It was Static Group night in DDO. Fun times. After 2 years together, I still get excited thinking about what kind of trouble we are going to get into. We did tapestry runs. Our cleric was being held captive in the real world by work, so we picked something we could run relatively easily. Plus we have figured out if we roll for the taps, we can get one person a helm per play session. Works out pretty well.
We've made it to 14. A milestone if you ask me. Also a little bit frightening. We haven't had a mod in so long, the static group is catching up in content. Alarming when I think about it for too long.
Mod 9 had better hurry up. I love DDO, but I am finding other things to do.
I downloaded Mass Effect. It's very very Knights of the Old Republic like. It's fun actually. A change of pace.
I also bought Fallout 3 and my love affair is currently consuming every free moment I can find in my overloaded schedule.
It's very very very Elder Scroll like in the gamestyle. The dialogue options, flow of play and other little things remind me I know how to play the game. It's enough of a shooter to give me sweaty palms when I turn it on, but so far I am holding my own. I can say making the choice between blowing up the Atom bomb in the town and disarming it was more difficult than I thought it would be. I was sorely tempted to make a mushroom cloud and crater out of the place :D
I never did find my copy of Guitar Hero 3. It saddened my, but I dragged the hubster into a gamestop and bought a new one. I brought it home and he watched me play. I guess he had never seen the game before. He laughed at me a lot, blast his eyes.

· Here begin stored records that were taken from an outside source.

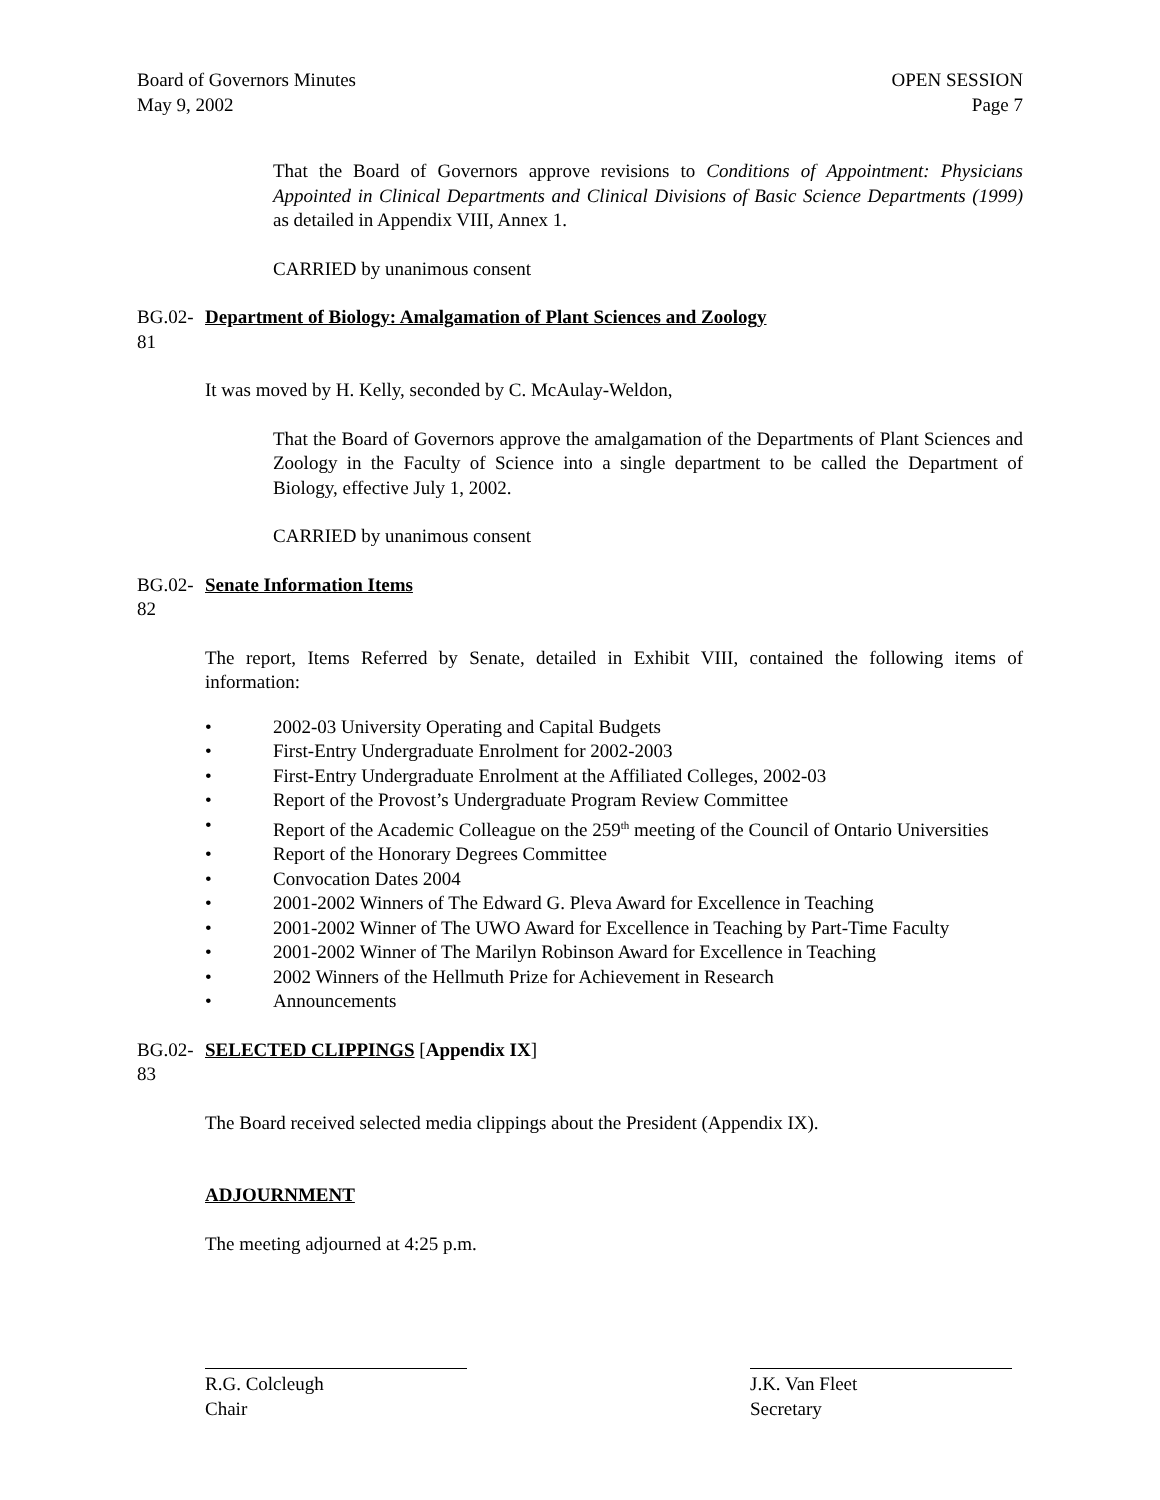Board of Governors Minutes
May 9, 2002
OPEN SESSION
Page 7
That the Board of Governors approve revisions to Conditions of Appointment: Physicians Appointed in Clinical Departments and Clinical Divisions of Basic Science Departments (1999) as detailed in Appendix VIII, Annex 1.
CARRIED by unanimous consent
BG.02-81
Department of Biology: Amalgamation of Plant Sciences and Zoology
It was moved by H. Kelly, seconded by C. McAulay-Weldon,
That the Board of Governors approve the amalgamation of the Departments of Plant Sciences and Zoology in the Faculty of Science into a single department to be called the Department of Biology, effective July 1, 2002.
CARRIED by unanimous consent
BG.02-82
Senate Information Items
The report, Items Referred by Senate, detailed in Exhibit VIII, contained the following items of information:
• 2002-03 University Operating and Capital Budgets
• First-Entry Undergraduate Enrolment for 2002-2003
• First-Entry Undergraduate Enrolment at the Affiliated Colleges, 2002-03
• Report of the Provost’s Undergraduate Program Review Committee
• Report of the Academic Colleague on the 259<sup>th</sup> meeting of the Council of Ontario Universities
• Report of the Honorary Degrees Committee
• Convocation Dates 2004
• 2001-2002 Winners of The Edward G. Pleva Award for Excellence in Teaching
• 2001-2002 Winner of The UWO Award for Excellence in Teaching by Part-Time Faculty
• 2001-2002 Winner of The Marilyn Robinson Award for Excellence in Teaching
• 2002 Winners of the Hellmuth Prize for Achievement in Research
• Announcements
BG.02-83
SELECTED CLIPPINGS [Appendix IX]
The Board received selected media clippings about the President (Appendix IX).
ADJOURNMENT
The meeting adjourned at 4:25 p.m.
R.G. Colcleugh
Chair
J.K. Van Fleet
Secretary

Part of the fun of being married is snapping photos when your partner isn't looking :). I caught a few shots when he was engrossed in a riff or something. Hilarious listening to him cuss over the notes.
People have begun to ask me if I am happily married. I am not sure how to gage that after only 3 months or so. I mean he got me to the altar without too much kicking and screaming and I do smile a lot.

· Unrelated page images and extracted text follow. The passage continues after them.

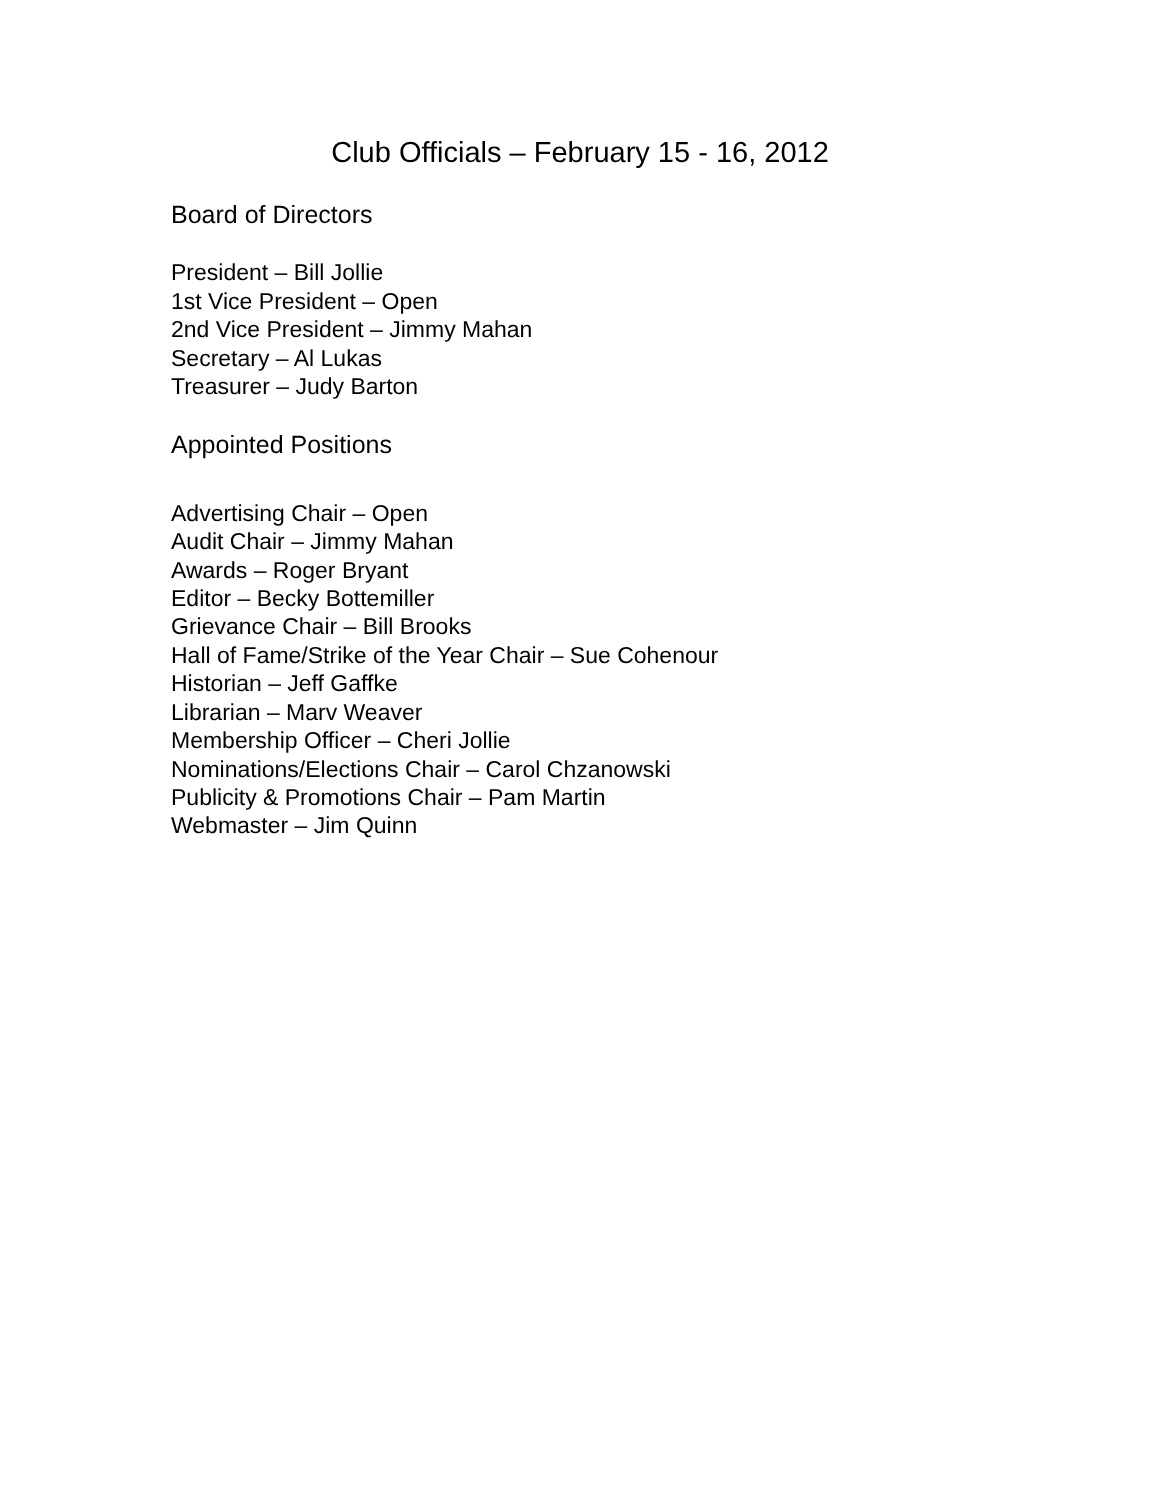Club Officials – February 15 - 16, 2012
Board of Directors
President – Bill Jollie
1st Vice President – Open
2nd Vice President – Jimmy Mahan
Secretary – Al Lukas
Treasurer – Judy Barton
Appointed Positions
Advertising Chair – Open
Audit Chair – Jimmy Mahan
Awards – Roger Bryant
Editor – Becky Bottemiller
Grievance Chair – Bill Brooks
Hall of Fame/Strike of the Year Chair – Sue Cohenour
Historian – Jeff Gaffke
Librarian – Marv Weaver
Membership Officer – Cheri Jollie
Nominations/Elections Chair – Carol Chzanowski
Publicity & Promotions Chair – Pam Martin
Webmaster – Jim Quinn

Of course I am also trying to get used to all his stuff, his way of doing things, his grumpiness until he gets coffee in the morning, his pockets always full of something when I do the laundry and he is never going to keep a clean, tidy and organized bed side table... which irks me and makes me giggle at the same time.
Honestly, happy is what you make of it.
The newness has yet to wane, I love slow mornings in bed, watching silly man shows with him and kicking his ass at a game he thinks he knows better than I do... but then he puts up with an entire load of pink laundry, my need for a new nail polish color every paycheck, and my overwhelming urge to straighten every picture and dust compulsively.
I think this means I am happy, right?